> _Consegne dell'esercizio_:
A. Trascrivi parola per parola il tratto dell'articolo sulla vitamina D in gravidanza che va da "Integratori" fino a "dello sviluppo fetale.".
B. Prosegui l'articolo sulla vitamina D in gravidanza, riprendendo subito dopo la sua ultima frase.

Integratori
29 Gennaio 2025Una ricerca ha evidenziato che bassi livelli di vitamina D materna sono associati a un’accelerazione dello sviluppo fetale con conseguente riduzione dell’altezza alla nascita

Bassi livelli di vitamina D nelle donne in gravidanza si associano a una accelerazione epigenetica dello sviluppo fetale, cioè superiore rispetto alla loro età gestazionale effettiva (il numero di settimane di gravidanza al momento della nascita) e a una riduzione dell’altezza (ma non del peso) alla nascita. Lo ha evidenziato uno studio, pubblicato su Nutrients sottolineando che la vitamina D non è solo essenziale per la salute ossea, ma potrebbe svolgere un ruolo chiave nella programmazione epigenetica dello sviluppo fetale.
La carenza di vitamina D è diffusa a livello globale e colpisce particolarmente le donne incinta e oltre al suo ruolo nella salute ossea, è stata collegata a infezioni respiratorie, obesità e complicazioni della gravidanza. Ed è stato anche ipotizzato un suo ruolo nella programmazione epigenetica dello sviluppo fetale e la metilazione del DNA, potrebbe essere un biomarcatore di tali cambiamenti. In particolare l’accelerazione epigenetica dell’età gestazionale è stata infatti associata a esiti avversi sia nel breve che nel lungo termine per la salute del bambino.

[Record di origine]
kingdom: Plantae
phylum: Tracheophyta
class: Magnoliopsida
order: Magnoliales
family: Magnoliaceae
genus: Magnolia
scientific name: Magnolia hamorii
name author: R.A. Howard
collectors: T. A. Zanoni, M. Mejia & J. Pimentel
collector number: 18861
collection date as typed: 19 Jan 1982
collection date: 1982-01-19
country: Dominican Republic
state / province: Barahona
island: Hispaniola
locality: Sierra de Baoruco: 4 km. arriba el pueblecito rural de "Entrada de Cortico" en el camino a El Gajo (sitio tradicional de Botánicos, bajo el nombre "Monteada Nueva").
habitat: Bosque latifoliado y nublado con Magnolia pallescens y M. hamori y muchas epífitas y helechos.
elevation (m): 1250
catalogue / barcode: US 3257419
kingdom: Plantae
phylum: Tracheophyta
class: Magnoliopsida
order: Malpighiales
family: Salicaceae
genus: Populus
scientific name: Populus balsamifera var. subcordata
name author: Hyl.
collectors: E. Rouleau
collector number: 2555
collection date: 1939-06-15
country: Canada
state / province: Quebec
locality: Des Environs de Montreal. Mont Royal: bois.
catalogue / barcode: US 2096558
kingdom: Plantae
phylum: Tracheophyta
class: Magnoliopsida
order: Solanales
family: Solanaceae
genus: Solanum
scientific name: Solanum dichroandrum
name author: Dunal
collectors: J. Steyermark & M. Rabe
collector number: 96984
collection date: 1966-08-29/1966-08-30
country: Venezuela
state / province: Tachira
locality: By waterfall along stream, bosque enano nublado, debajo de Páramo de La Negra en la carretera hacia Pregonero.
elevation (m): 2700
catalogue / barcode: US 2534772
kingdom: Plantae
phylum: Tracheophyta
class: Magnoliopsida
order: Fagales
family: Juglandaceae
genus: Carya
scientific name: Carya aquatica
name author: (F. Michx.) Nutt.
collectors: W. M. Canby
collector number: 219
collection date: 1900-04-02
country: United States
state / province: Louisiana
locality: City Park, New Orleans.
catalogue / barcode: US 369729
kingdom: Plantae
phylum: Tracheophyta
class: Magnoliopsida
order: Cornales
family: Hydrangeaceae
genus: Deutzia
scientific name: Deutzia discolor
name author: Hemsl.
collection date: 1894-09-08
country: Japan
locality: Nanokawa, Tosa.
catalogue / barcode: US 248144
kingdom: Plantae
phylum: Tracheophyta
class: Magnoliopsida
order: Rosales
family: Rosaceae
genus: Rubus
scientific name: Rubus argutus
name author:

> _Risultati delle consegne_:
A.
Integratori
29 Gennaio 2025Una ricerca ha evidenziato che bassi livelli di vitamina D materna sono associati a un’accelerazione dello sviluppo fetale con conseguente riduzione dell’altezza alla nascita

Bassi livelli di vitamina D nelle donne in gravidanza si associano a una accelerazione epigenetica dello sviluppo fetale, cioè superiore rispetto alla loro età gestazionale effettiva (il numero di settimane di gravidanza al momento della nascita) e a una riduzione dell’altezza (ma non del peso) alla nascita. Lo ha evidenziato uno studio, pubblicato su Nutrients sottolineando che la vitamina D non è solo essenziale per la salute ossea, ma potrebbe svolgere un ruolo chiave nella programmazione epigenetica dello sviluppo fetale.

B.
Lo studio ha analizzato un gruppo di donne giapponesi in gravidanza (non fumatrici e senza patologie preesistenti) con gravidanze portate a termine oltre la 37esima settimana. I ricercatori hanno analizzato i livelli di vitamina D (25(OH)D) nel sangue materno e nel cordone ombelicale per valutare le correlazioni tra i livelli di vitamina D e l’accelerazione epigenetica.
Tra le partecipanti, il livello medio di vitamina D materna era di 20,5 ng/mL, con quasi la metà delle donne (48%) al di sotto della soglia considerata adeguata.
L’analisi ha mostrato che livelli più bassi di vitamina D materna erano associati a un’accelerazione epigenetica dell’età gestazionale e, alla nascita, a una diminuzione dell’altezza, mentre non vi era alcuna correlazione con il peso alla nascita. Infine, lo studio ha evidenziato differenze di genere: nei neonati maschi, l’associazione tra bassi livelli di vitamina D e accelerazione epigenetica è risultata più marcata rispetto alle femmine.
Questi risultati mettono in evidenza il ruolo della vitamina D non solo per la salute delle ossa, ma anche nella programmazione dello sviluppo fetale e l’altezza alla nascita, ma non il peso, sembra essere un indicatore chiave di queste discrepanze nello sviluppo.
Nonostante questi risultati siano promettenti, gli stessi autori sottolineano la necessità di ulteriori ricerche per comprendere meglio i meccanismi che legano la carenza di vitamina D ai processi epigenetici e agli effetti a lungo termine sulla salute. Nel frattempo, è fondamentale che i professionisti sanitari prestino attenzione ai livelli di vitamina D delle donne in gravidanza, incoraggiando esami specifici e, se necessario, integratori mirati.